OMAHA, Neb. — All the major railroads now plan to offer their employees up to $600 a month in advance of raises they expect to pay once the current two-year-old national contract talks are eventually settled.
But a coalition of unions that represents more than 105,000 railroad workers said Monday they’ll refuse the payments partly because workers would be on the hook to repay some of the money if the eventual raises aren’t big enough to cover the payments. The unions want the National Carriers’ Conference Committee that represents more than 30 railroads to negotiate a contract instead.
“This latest proposal, somewhere between a loan and a payday advance, is just further evidence that the NCCC has no intentions of reaching a voluntary settlement any time soon,” the unions said in a statement. “You don’t offer temporary proposals if you plan to offer a complete contract settlement.”
The group that represents the railroads said they’ll keep their offer on the table because it would put money in the pockets of workers quickly at a time when inflation is soaring while other issues are sorted out at the bargaining table. The railroads said the pandemic has made it difficult to make progress in bargaining because few in-person meetings have been held.
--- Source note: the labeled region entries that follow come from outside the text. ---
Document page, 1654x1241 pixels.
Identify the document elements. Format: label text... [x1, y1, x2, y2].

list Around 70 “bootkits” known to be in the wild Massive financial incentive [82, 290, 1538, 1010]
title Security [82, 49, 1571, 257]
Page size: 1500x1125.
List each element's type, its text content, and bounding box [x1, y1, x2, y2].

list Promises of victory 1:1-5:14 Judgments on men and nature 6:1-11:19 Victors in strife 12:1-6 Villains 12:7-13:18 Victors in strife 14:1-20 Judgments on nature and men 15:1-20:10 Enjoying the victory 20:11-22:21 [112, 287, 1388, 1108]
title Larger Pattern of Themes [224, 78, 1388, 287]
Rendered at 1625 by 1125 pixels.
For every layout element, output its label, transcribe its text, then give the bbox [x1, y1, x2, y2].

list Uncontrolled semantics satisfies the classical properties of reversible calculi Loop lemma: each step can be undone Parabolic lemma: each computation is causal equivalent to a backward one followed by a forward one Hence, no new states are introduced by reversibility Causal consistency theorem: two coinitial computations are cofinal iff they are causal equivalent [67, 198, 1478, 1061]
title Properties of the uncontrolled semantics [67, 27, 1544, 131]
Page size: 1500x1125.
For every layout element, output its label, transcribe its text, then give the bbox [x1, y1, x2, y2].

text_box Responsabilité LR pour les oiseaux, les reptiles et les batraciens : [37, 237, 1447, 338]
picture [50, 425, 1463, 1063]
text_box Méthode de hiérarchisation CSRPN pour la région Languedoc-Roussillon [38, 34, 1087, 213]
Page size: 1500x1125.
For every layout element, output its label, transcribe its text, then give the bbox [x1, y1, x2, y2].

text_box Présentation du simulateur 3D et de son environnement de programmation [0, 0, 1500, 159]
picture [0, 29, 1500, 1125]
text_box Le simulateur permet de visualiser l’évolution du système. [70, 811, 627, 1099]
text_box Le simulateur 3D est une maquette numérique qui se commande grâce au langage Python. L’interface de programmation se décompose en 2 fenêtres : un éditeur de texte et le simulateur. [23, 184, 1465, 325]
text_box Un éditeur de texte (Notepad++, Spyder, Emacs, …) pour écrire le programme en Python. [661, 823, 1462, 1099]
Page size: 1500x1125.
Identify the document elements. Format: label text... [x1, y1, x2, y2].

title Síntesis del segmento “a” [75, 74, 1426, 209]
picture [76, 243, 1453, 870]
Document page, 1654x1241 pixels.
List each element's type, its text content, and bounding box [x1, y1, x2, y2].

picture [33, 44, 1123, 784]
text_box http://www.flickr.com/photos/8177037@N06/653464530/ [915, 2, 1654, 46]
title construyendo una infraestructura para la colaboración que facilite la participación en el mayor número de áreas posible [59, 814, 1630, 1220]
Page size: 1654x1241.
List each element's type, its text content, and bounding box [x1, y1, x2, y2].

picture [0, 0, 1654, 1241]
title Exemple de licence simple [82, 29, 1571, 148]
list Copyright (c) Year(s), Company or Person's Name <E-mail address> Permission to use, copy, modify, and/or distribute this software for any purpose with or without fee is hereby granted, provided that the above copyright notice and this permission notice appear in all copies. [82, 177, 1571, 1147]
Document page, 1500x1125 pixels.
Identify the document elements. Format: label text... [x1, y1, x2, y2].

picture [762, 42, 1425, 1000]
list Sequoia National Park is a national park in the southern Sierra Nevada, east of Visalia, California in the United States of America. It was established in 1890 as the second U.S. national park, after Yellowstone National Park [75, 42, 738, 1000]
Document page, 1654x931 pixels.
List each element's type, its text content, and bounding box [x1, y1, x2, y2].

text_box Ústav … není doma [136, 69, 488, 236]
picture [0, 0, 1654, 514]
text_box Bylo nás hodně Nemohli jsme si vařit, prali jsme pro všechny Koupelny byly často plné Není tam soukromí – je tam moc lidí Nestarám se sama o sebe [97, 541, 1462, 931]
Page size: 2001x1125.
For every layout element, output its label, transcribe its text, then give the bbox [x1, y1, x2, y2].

“Rail employees work hard and deserve compensation increases that keep them among the best paid employees in the nation,” the railroads said in a statement. “The railroads want to reach new national agreements with the labor organizations that provide those increases, but the issues on the national bargaining table are complex and there is more work to be done before complete agreements can be finalized.”
The railroads all announced their payment proposal Friday a few days after CSX announced it had offered these payments to its unions. Executives at CSX and Union Pacific said when they announced their earnings last week that an overall contract with the unions is likely still some time away.
Both Union Pacific and CSX reported a 22% jump in their earnings as the railroads were able to increase rates and collect more fuel surcharges even as they struggled to clear up congestion on their rail networks that has delayed deliveries to customers.
The contract talks remain mired in mediation while the railroads pursue unpopular proposals to cut rail crews from two people down to one in certain circumstances. The unions also don’t want to make major concessions in workplace rules after seeing nearly one-third of all railroad jobs eliminated over the past six years as the major freight railroads have overhauled their operations.
The unions have also complained that BNSF and Union Pacific have imposed tough new attendance rules in the past two years without negotiating them that make it difficult for workers to take any days off.